The social media firestorm that surrounded the decision by Southern Illinois University’s board of trustees to put off voting on a media fee for the 98-year-old Daily Egyptian newspaper caught university administrators by surprise.

DE alumni from as far away as Iraq leaped to the paper’s defense, flooding social media, including the hashtag #savethede on Twitter.

Other examples included:

  • The DE staff stayed up the entire night after the board meeting producing a special 17-page online edition containing its reaction and the reaction of alums at http://dailyegyptian.com.
  • Well-placed DE supporters in the General Assembly arranged for a special $70,000 appropriation, earmarked for the DE, to be added to the SIU appropriation bill.
  • Jackie Spinner, former Baghdad bureau chief of the Washington Post, showed up at the state capital and was walking out of a Senate leadership offices as the university’s new president, Randy Dunn, was arriving.
  • Paul Pabst of the popular Dan Patrick sports program posted a YouTube video in support of the DE (https://www.youtube.com/watch?v=v2dhyPNwStA&feature=youtu.be)

Dunn, who said his email account was being bombarded with messages from DE alums, responded to the social media storm by saying the DE “is not going to cease publishing on my watch as president of the university.” He added that he hadn’t had time since taking office May 1 to study the fee proposal.

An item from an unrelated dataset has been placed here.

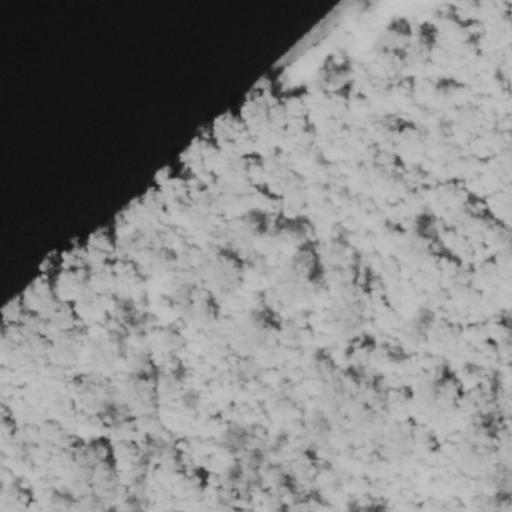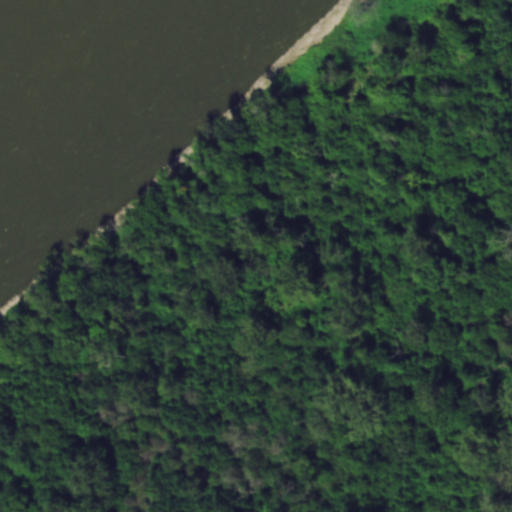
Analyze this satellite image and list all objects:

Dunn told William Freivogel, director of the School of Journalism, that he could take the media fee back to the executive committee of the Board of Trustees in June, in time to get the fee in place for the fall.

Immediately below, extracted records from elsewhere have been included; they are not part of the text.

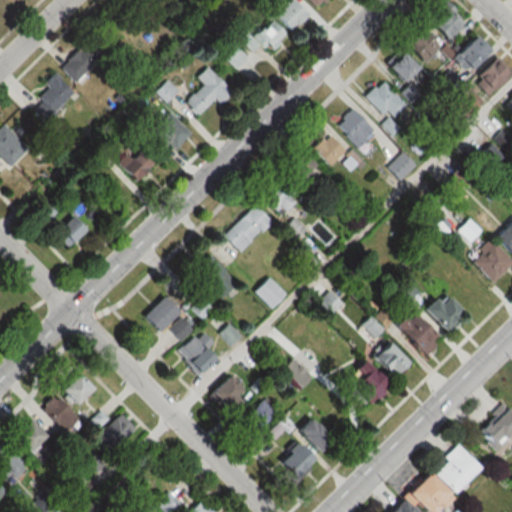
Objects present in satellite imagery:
road: (500, 12)
road: (29, 30)
road: (194, 188)
road: (209, 212)
road: (343, 247)
road: (134, 371)
road: (419, 415)
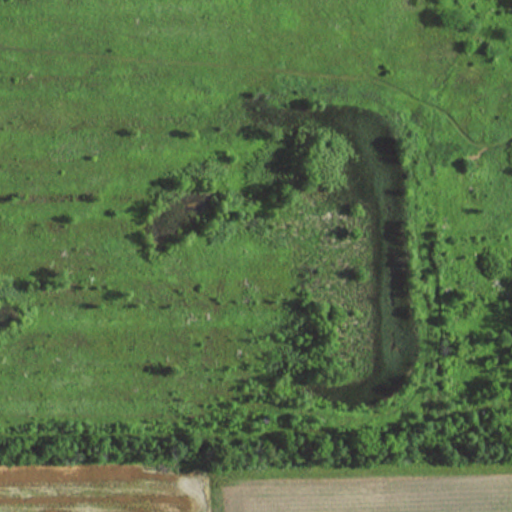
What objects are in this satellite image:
crop: (109, 482)
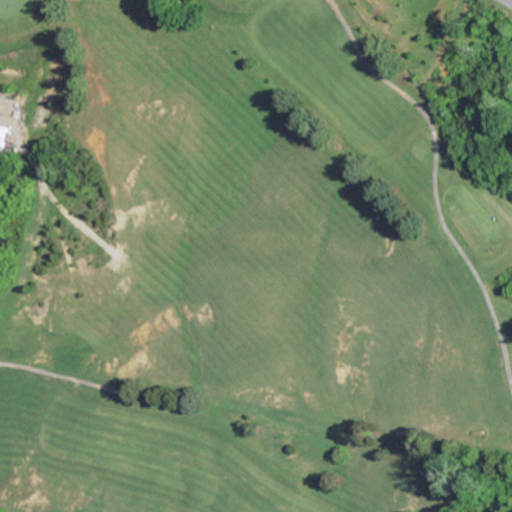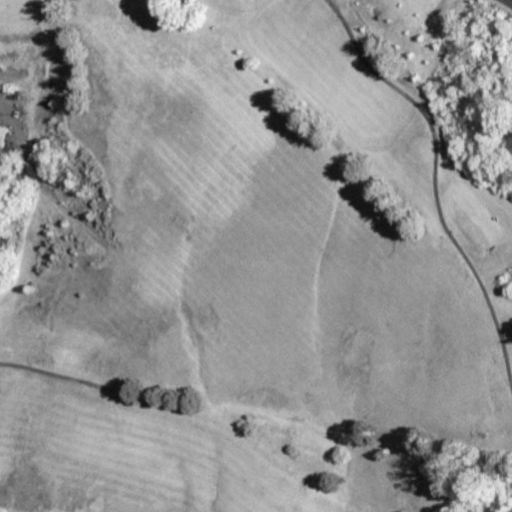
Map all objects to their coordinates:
road: (508, 2)
building: (3, 134)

Dunn has asked Freivogel to put together a working group of media professionals to take another look at the need for a fee. A second group of DE alums also will review the proposal. All of this will occur in time for Dunn to return to the board committee by late June.

In a statement, Freivogel said he had vetted the fee last fall with a group of media professionals, including DE alums. That review had led to the development of the fee proposal, which was approved by Undergraduate Student Government, SIU’s chancellor, Rita Cheng, and the university’s outgoing president, Glenn Poshard.

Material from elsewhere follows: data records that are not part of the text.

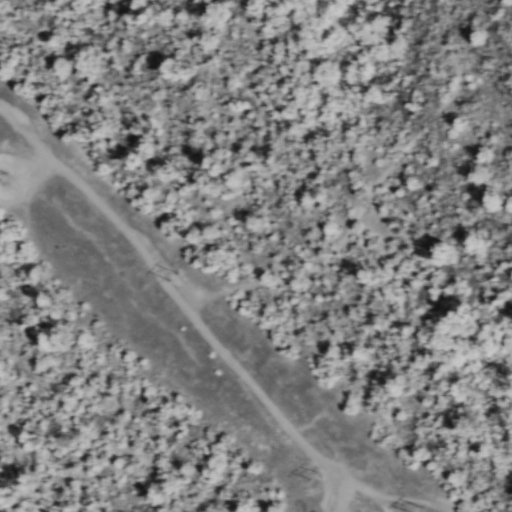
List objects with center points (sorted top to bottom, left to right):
road: (2, 106)
power tower: (8, 183)
road: (371, 188)
road: (97, 197)
power tower: (175, 274)
road: (278, 415)
power tower: (313, 481)
power tower: (414, 511)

In the statement, Freivogel said that “even though I believed we had thoroughly researched the fee proposal, I would form the group (Dunn) requested. I told him I would also want to run that group’s findings past the devoted DE alums, whose support has been so heartening in recent days.”

The $9 fee per student per semester fee for the four-day-a-week DE compares to a $7.80 fee already in place at Carbondale’s sister campus in Edwardsville for its weekly paper. The fee for the DE would raise about $260,000 a year, which is the projected deficit for the DE.

The DE’s ad revenue is about 50 percent of what it was in 2006, a trend similar to those reported at other student papers.

The trouble at the Daily Egyptian comes at a time when other college papers in the region are having trouble. The University of Missouri St. Louis recently refused to re-impose a student fee. At Webster University, Eric Rothenbuhler, dean of the School of Communications, cut the money going to the school newspaper. Details can be found online at http://gatewayjr.org/2014/04/04/student-paper-at-webster-university-faces-cuts.

In addition, Eastern Illinois University announced it would not publish a print edition this summer because of financial problems.